If you don't have an existing stock trading account you may want to consider looking at equity exposure (including foreign currency denominated equities) before jumping straight into FX, which is a pretty volatile and hard-to-value asset class.
posted by limagringo at 5:37 PM on February 27, 2013


Everbank will also sell you certificates of deposit denominated in foreign currencies and mixtures of foreign currencies.
posted by procrastination at 5:58 PM on February 27, 2013


Diversification across asset classes and currencies is perfectly acceptable and normal practice.

This is totally true, but it's not clear from the post that this is being used as a portfolio diversifier and sounds more like a speculative bet on currency by someone who doesn't fully understand it.

I suppose you could quite simply take your dollars to a bank (or something similar) and buy a bunch of yen (or whatever) and then buy your USD back later, but you're still going to pay currency conversion fees and/or lose money on the spread. I wouldn't necessarily do anything more complex than that unless you have a stronger understanding of what you're investing in and how the investment is structured. FX markets can be complex, mind bending and volatile, so I would approach this with caution and if you're only wagering a small amount of money, I can't imagine any gain would be worth the risk (or brokerage fees you'll pay).
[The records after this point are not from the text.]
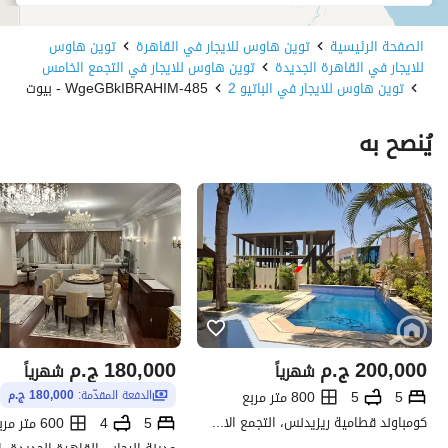
الصفحة الرئيسية
توين هاوس للايجار في القاهرة
توين هاوس
للايجار في القاهرة الجديدة
توين هاوس للايجار في التجمع الخامس
توين هاوس للايجار في الباتيو 2
485-WgeGBkIBRAHIM - بيوت
يُنصح به
200,000
ج.م
180,000
ج.م
شهرياً
شهرياً
5
5
800 متر مربع
الدفعة المقدّمة:
180,000 ج.م
كومباوند قطامية ريزيدنس، التجمع الاول، القاهرة الجديدة، القاهرة
5
4
600 متر مربع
There are better, less complex and less risky ways to make indirect bets on a certain currency if you feel particularly strongly about one.
posted by young sister beacon at 9:10 PM on February 27, 2013


xe.com has a decent-looking beginner's guide to Forex trading. I've found them good for straightforward currency transfers (of the "take these dollars from my US account and put some pounds in my UK account" variety) but have never tried Forex trading as an investment.